Molto cambia nell’anno 2012, anno in cui è entrata in vigore la
riforma del Condominio e, con essa, l’articolo 1117 ter del Codice Civile che così recita: “
Per soddisfare esigenze di interesse condominiale, l’assemblea, con un numero di voti che rappresenti i quattro quinti dei partecipanti al condominio e i quattro quinti del valore dell’edificio, può modificare la destinazione d’uso delle parti comuni.
La convocazione dell’assemblea deve essere affissa per non meno di trenta giorni consecutivi nei locali di maggior uso comune o negli spazi a tal fine destinati e deve effettuarsi mediante lettera raccomandata o equipollenti mezzi telematici, in modo da pervenire almeno venti giorni prima della data di convocazione.
La convocazione dell’assemblea, a pena di nullità, deve indicare le parti comuni oggetto della modificazione e la nuova destinazione d’uso. La deliberazione deve contenere la dichiarazione espressa che sono stati effettuati gli adempimenti di cui ai precedenti commi. Sono vietate le modificazioni delle destinazioni d’uso che possono recare pregiudizio alla stabilità o alla sicurezza del fabbricato o che ne alterano il decoro architettonico”.[1]
Da come si evince chiaramente, per quanto sia possibile modificare la destinazione del bene comune, la Legge stabilisce
un quorum ed un iter di convocazione assembleare stringente e ben diverso da quella che, in gergo condominiale, viene definita come l’ordinaria amministrazione.
Innanzitutto, la modifica deve essere approvata dall’Assemblea con una maggioranza che vada a rappresentare i quattro quinti sia dei partecipanti all’Assemblea stessa che i quattro quinti dell’edificio condominiale.
È ovvio, per l’effetto, che tale sede richieda una grande partecipazione ed un consenso più che diffuso. Il quorum deliberativo richiesto è molto alto, non equivalendo alla maggioranza assoluta ma essendo decisamente più elevato anche rispetto a revoca e nomina Amministratore.
La norma sopra richiamata prevede determinati obblighi procedurali estremamente stringenti, dai quali si evince la volontà del Legislatore di porre un freno importante alle modificazioni del bene comune. In particolar modo relativamente alla convocazione dell’Assemblea nella quale, poi, si andrà a votazione in merito alle modificazioni.
Obblighi procedurali che, se non rispettati, rendono invalida sia l’Assemblea stessa che la delibera adottata. Tra questi, la
pubblicità mediante affissione per un determinato (ed anche lungo) lasso temporale.

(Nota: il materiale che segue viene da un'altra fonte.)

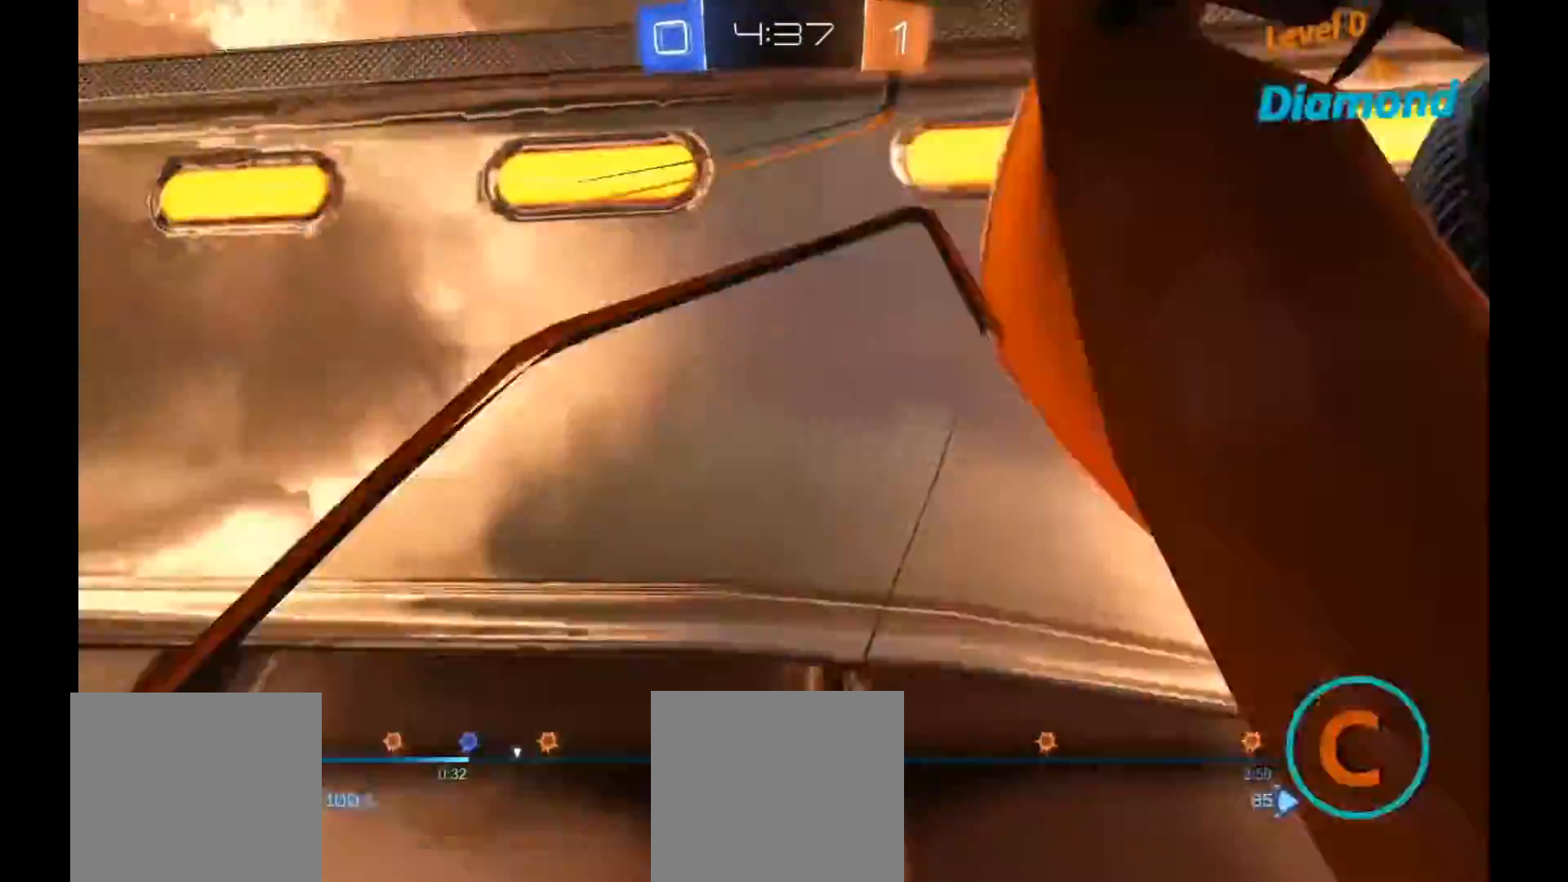
{"buttons": [], "left_stick": "down", "right_stick": "up", "events": [[133, "left_stick", "center"], [250, "R2", "up"], [433, "left_stick", "down"]]}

Inoltre, di fondamentale importanza, i due elementi che devono essere contenuti all’interno della convocazione a pena di nullità della delibera. Innanzitutto,
l’indicazione delle parti comuni oggetto della modificazione ed in secondo luogo, la specifica contenente la
nuova destinazione d’uso alla quale saranno destinate le parti comuni successivamente alla modifica.
All’interno della delibera sarà inoltre necessario specificare l’indicazione espressa che tutti gli adempimenti sono stati realmente effettuati. Trattasi di procedura rafforzata, studiata e posta in essere ad hoc per tali deliberazioni, nettamente diversa da prima della riforma del Condominio.
Il tutto a partire prima dal termine di convocazione per poi passare al
quorum deliberativo in merito all’approvazione delle modificazioni. Fermo chiaramente restando il mantenimento sia del decoro architettonico che la stabilità dell’edificio, dai quali non si può ed in alcun modo assolutamente prescindere.